El sufrimiento va donde nosotros vayamos. Es una señal que nos indica que algo no estamos viendo. Sufrimos más por nuestra forma de mirar que por lo que vemos. Pero estamos tan pendientes de responsabilizar a los demás de lo que nos pasa, para huir del sufrimiento, que lo último que se nos ocurre es dirigir la mirada hacia nosotros mismos. Esto es lo que nunca atendemos. Si lo hiciéramos, empezaríamos a descubrir la relación que existe entre el malestar que sentimos y nuestra forma de actuar. Sin mirar donde no miramos, ¿cómo vamos a poder ver lo que no vemos?
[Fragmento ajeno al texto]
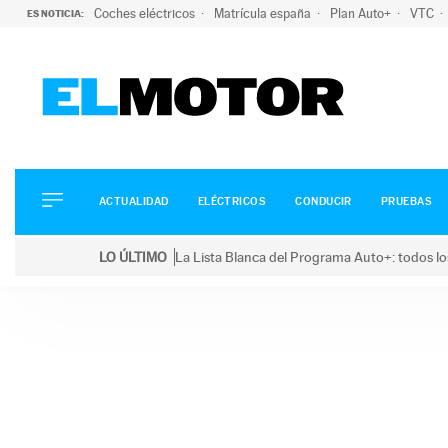
Coches eléctricos
Matrícula españa
Plan Auto+
VTC
ES NOTICIA:
ACTUALIDAD
ELÉCTRICOS
CONDUCIR
ACTUALIDAD
ELÉCTRICOS
CONDUCIR
PRUEBAS
PRUEBAS
Saltar
VIRALES
LO ÚLTIMO
La Lista Blanca del Programa Auto+: todos lo
al
PODCAST
LO ÚLTIMO
La Lista Blanca del Programa Auto+: todos los coc
contenido
MOTOS
TECNOLOGÍA
SUPERCOCHES
MOTORTV
PREMIOS
SERVICIOS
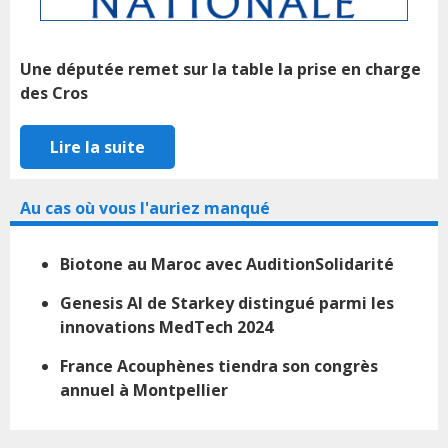
Une députée remet sur la table la prise en charge
des Cros
Lire la suite
Au cas où vous l'auriez manqué
Biotone au Maroc avec AuditionSolidarité
Genesis AI de Starkey distingué parmi les
innovations MedTech 2024
France Acouphènes tiendra son congrès
annuel à Montpellier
Esto que aparentemente es tan simple, es muy difícil de hacer por uno mismo. Es muy difícil mirar hacia nosotros mismos y cuestionar nuestra forma de interpretar la realidad. Todo lo que sucede en el exterior lo interpretamos de forma sesgada, a través del filtro distorsionador de nuestro estado emocional. Cada situación del presente que nos causa malestar, reaviva conflictos emocionales del pasado que aún no hemos sabido resolver.
Nuestras creencias, la forma de mirar el mundo heredada de nuestra familia o nuestro estado emocional influyen poderosamente en nuestra forma de interpretar lo percibido. Cada uno lo hacemos según nuestro propio estilo personal. Para protegernos del dolor, tratamos de construir una realidad que nos resulte soportable. Seleccionamos lo que satisface nuestras expectativas y necesidades e ignoramos lo que nos resulta insoportable. A continuación, tomamos la parte seleccionada como si fuera el todo, o peor aún, la completamos imaginariamente con lo que nos gustaría que hubiera. El resultado es una composición subjetiva global, una alucinación individual que cuando es compartida con otros, la llamamos realidad. Esta es la base del sufrimiento.
Todo esto tiene repercusiones en las relaciones que mantenemos con los demás y en las consecuencias de nuestros actos. En realidad, todos sabemos que nuestra actitud hacia los demás tiene mucho que ver con la forma en que los demás nos tratan luego a nosotros. Pero solemos invertir el orden de los factores. Justificamos lo que hacemos, diciendo que es una forma de responder a lo que nos hicieron previamente. Esto no conduce a ninguna parte, sino que perpetúa los conflictos y dificulta su resolución. Prueba de ello es que, aunque estamos tan convencidos, el malestar sigue creciendo.
Como mucho, podemos saber lo que nosotros pensamos, sentimos o hacemos. Sin embargo, damos carácter de certeza a lo que creemos que sienten, hacen o piensan los demás. Y actuamos en consecuencia. Por eso, repetimos en el presente las mismas escenas del pasado, porque cuando miramos, sólo vemos en ellas lo que necesitamos ver: nuestros conflictos internos pendientes de resolver.
Esperar que cambien los demás no sirve de nada. Para sanar nuestro dolor y recuperar la armonía necesitamos encontrar la forma de salir de nuestra ceguera interior. Reflexionar sobre lo que está sucediendo nos permite ampliar la mirada e incluirnos a nosotros mismos. Si queremos dejar de sufrir, necesitamos mirar donde no miramos, para ver lo que no vemos. Esto es lo más difícil. A veces nos cuesta tanto, que necesitamos que alguien nos ayude a hacerlo.
2 comentarios:
Hola Jose Gomez, Nadie me había dicho las cosas como tu las escribes neta ,y voy al Psiquiatra,he ido a terapias he tomado cursos de tanatología,nadie me movio como tu .y si mi protocolo me etiqueta síndrome depresivo Ansioso .x favor mi correo te lo envie me interesa seguirte y SER YO . y mas conciencia un abrazo y gracias x aserme sentir diferente y ver l k tengo k ver no lo k kiero
Hola, Anónimo.
Bienvenido y gracias por compartir tu experiencia.
Me alegro de que hayas encontrado una nueva forma de mirar, pues sin duda, te permitirá empezar a ver lo que antes no veías.